A collection of Yves Saint Laurent's Le Smoking female tuxedos are displayed at his retrospective in Denver in March 2012. (Ed Andrieski/AP)

Still, she accedes that what you wear can serve as a shield without the garments being literally rigged. “There are ways that I might clothe myself that are aesthetically pleasing, but also don’t highlight certain aspects of my sexual body. That’s a form of armor. It’s like armor lite,” she says. One of the examples she offered was the uniform worn by ’90s riot grrrls, the feminist punk rockers whose bands, including Bikini Kill and Sleater-Kinney, regularly spoke out against rape and in support of empowerment. These were the women who made flowing “tentlike” baby-doll dresses and “kick ass” combat boots fashionable.

Along those lines, Valerie Steele, director and chief curator of the Museum at the Fashion Institute of Technology in New York, dismissed protective clothing as being outside the realm of fashion. Instead she thinks contemporary fashion’s “psychological aspects of protection” are more pertinent than its physical aspects. “The early theories of fashion tended to focus on the idea that dress was originally and primarily about protection, meaning essentially physical protection,” she tells The Daily Beast, and gives the example of shoes protecting feet. “Later theorists pretty much rejected the functional origins of dress and suggested instead that dress is much more about symbolic communication, particularly to display gender, sexuality, position in society, et cetera.”

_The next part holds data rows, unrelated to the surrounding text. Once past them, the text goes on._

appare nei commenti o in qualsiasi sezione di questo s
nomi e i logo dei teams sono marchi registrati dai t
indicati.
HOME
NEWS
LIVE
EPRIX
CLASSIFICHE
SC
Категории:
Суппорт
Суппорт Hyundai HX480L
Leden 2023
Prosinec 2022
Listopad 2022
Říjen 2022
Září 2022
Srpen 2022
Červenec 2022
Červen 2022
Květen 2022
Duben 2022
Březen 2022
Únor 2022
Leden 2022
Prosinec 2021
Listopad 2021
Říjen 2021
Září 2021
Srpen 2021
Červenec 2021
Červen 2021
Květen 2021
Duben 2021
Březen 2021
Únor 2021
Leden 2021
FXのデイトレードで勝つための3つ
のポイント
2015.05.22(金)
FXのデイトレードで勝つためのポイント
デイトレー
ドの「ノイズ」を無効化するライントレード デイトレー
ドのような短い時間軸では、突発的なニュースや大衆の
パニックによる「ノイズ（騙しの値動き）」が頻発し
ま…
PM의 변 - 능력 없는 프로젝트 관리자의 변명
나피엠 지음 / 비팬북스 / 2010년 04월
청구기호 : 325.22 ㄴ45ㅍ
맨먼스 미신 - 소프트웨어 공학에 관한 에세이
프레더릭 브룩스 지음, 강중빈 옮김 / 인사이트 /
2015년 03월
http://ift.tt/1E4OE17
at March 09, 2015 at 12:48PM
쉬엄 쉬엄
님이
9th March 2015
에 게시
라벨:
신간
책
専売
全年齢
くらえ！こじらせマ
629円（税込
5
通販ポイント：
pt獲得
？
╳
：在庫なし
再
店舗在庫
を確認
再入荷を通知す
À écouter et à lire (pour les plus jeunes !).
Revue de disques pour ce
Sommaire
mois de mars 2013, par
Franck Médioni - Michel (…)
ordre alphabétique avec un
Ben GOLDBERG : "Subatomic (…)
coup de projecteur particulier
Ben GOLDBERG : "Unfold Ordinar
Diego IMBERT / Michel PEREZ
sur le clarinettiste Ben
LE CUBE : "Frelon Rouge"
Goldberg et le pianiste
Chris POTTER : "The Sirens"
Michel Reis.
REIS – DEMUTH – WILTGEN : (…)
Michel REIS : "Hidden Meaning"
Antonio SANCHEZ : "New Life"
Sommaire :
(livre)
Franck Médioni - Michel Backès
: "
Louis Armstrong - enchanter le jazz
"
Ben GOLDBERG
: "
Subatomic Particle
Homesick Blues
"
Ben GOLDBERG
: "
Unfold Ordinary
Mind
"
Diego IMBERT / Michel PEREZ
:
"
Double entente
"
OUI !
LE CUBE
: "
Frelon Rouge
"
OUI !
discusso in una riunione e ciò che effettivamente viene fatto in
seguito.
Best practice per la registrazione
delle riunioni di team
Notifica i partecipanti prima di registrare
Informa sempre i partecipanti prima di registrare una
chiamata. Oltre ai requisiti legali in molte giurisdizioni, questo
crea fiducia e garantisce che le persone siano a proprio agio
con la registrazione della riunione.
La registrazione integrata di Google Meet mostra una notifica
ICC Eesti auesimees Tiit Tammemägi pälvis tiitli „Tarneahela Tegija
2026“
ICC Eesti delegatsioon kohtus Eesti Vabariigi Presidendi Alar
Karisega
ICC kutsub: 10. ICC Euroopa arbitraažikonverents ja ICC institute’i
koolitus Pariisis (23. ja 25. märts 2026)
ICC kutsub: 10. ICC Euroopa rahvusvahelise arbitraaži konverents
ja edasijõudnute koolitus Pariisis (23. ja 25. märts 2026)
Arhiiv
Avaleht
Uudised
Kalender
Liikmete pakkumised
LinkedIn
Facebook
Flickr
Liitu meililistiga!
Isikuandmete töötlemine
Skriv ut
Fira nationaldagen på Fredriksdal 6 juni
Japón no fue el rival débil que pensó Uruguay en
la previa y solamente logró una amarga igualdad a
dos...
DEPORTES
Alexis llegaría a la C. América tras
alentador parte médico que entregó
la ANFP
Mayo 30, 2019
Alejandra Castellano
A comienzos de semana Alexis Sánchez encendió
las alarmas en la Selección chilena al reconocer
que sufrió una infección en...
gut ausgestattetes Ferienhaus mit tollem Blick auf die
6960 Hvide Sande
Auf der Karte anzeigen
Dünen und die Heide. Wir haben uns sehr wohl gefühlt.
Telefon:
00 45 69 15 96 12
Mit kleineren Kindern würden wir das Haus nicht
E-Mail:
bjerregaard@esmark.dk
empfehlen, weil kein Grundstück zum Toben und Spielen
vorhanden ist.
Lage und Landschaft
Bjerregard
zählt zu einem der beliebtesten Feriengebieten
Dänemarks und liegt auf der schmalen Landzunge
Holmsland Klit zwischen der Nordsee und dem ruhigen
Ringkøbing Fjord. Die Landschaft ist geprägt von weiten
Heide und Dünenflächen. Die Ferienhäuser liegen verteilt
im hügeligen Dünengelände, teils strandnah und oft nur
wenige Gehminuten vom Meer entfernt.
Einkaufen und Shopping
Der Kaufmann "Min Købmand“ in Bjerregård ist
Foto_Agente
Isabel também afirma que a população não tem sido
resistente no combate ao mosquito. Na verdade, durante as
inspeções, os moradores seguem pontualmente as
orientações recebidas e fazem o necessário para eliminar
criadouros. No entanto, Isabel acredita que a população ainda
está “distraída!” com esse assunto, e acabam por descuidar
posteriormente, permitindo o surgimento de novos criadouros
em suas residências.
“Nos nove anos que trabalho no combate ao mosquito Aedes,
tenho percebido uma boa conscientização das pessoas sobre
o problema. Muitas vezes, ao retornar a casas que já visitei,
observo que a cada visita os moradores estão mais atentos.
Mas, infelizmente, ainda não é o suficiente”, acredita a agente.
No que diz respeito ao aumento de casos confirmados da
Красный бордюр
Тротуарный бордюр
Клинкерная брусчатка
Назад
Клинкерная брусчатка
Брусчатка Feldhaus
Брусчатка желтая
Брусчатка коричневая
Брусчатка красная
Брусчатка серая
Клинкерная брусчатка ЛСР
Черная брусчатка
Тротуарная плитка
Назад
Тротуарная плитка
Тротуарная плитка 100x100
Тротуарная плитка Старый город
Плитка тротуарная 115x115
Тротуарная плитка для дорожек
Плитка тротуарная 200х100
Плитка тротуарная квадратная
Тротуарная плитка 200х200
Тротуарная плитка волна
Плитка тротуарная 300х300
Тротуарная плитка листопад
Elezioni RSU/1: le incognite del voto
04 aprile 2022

Fashion can empower, even if it can’t protect. The little black dress is “like armor” in the sense that it bestows confidence on its wearer, Steele says. Not to mention Yves Saint Laurent’s iconic pantsuit, which started the ball rolling toward equality couture. In 1966 the French designer created a tuxedo suitable for women, called Le Smoking, which, according to Vogue, for the first time positioned the so-called second sex “at glittering galas standing lapel-to-lapel with a roomful of men in black.” In the 1980s Le Smoking became the power suit, and those glittering galas became executive offices. All this is not to say that men’s clothing has not historically served a physically protective function.